Hay un escenario abierto, pero los actores han comenzado a ordenarse. La oficialista alianza Cambiemos basó su supervivencia en la agitación del fantasma del regreso del kirchnerismo. Lo hizo con éxito hasta que sus propios fracasos fueron erosionando la eficacia de ese mensaje. El espacio ha sufrido una seguidilla de derrotas electorales provinciales que no hace más que alimentar la incertidumbre, incluso respecto a la candidatura del propio Macri. El kirchnerismo, por su parte, tras una larga seguidilla de reveses, ha comenzado a alimentar su versión de la polarización, con eje en el fracaso económico del gobierno y el abandono de su propio sectarismo. La nueva fórmula presidencial parece dar cuenta de eso, pero parece pronto para medir sus efectos. Finalmente, el tercer espacio «antigrieta» –apoyado por socialistas, radicales disidentes y un sector minoritario del peronismo, e incierto en su volumen y potencial– fue ratificado por el ex-ministro de Economía Roberto Lavagna, quien posterga su lanzamiento pero no descansa en su plan por avanzar sobre el electorado y los aliados de Cambiemos. En una primera instancia, con resultados aún inciertos, la estrategia que combina audacia y cálculo –rasgos que alguna vez Beatriz Sarlo le atribuyera a Néstor Kirchner– parece ser la correcta, dado el efecto que produjo sobre el peronismo el anuncio de Cristina Fernández.
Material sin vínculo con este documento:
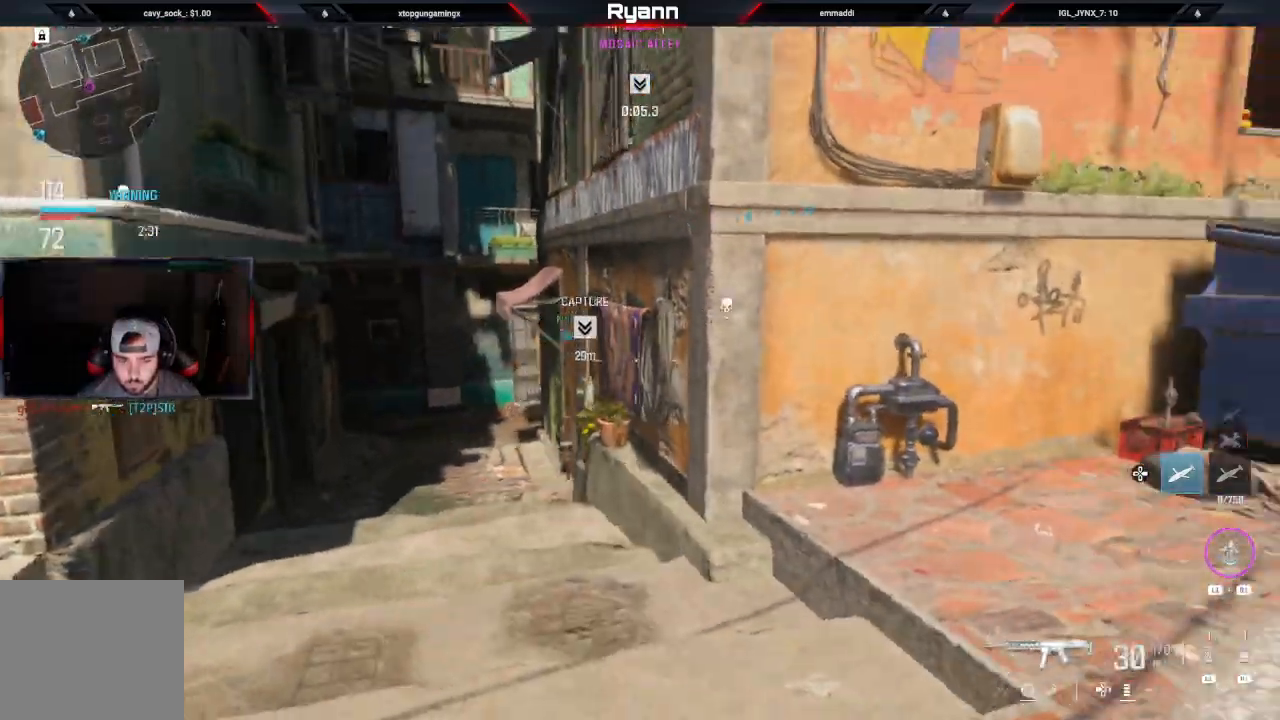
{"dt_ms": 1000, "buttons": ["L3"], "left_stick": "up", "right_stick": "down-right"}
«Cualquiera, menos Macri» comenzó a resonar como el lema para lograr un triunfo opositor, con el tercer espacio incluido en la ecuación. Alberto Fernández asumió la responsabilidad de intentar de poner fin a ese kirchnerismo tan «intenso» como derrotista, de dar el golpe decisivo al tambaleante gobierno de Cambiemos. Alberto Fernández quiere ser ese «cualquiera»; la última palabra, como siempre, la tendrán las urnas.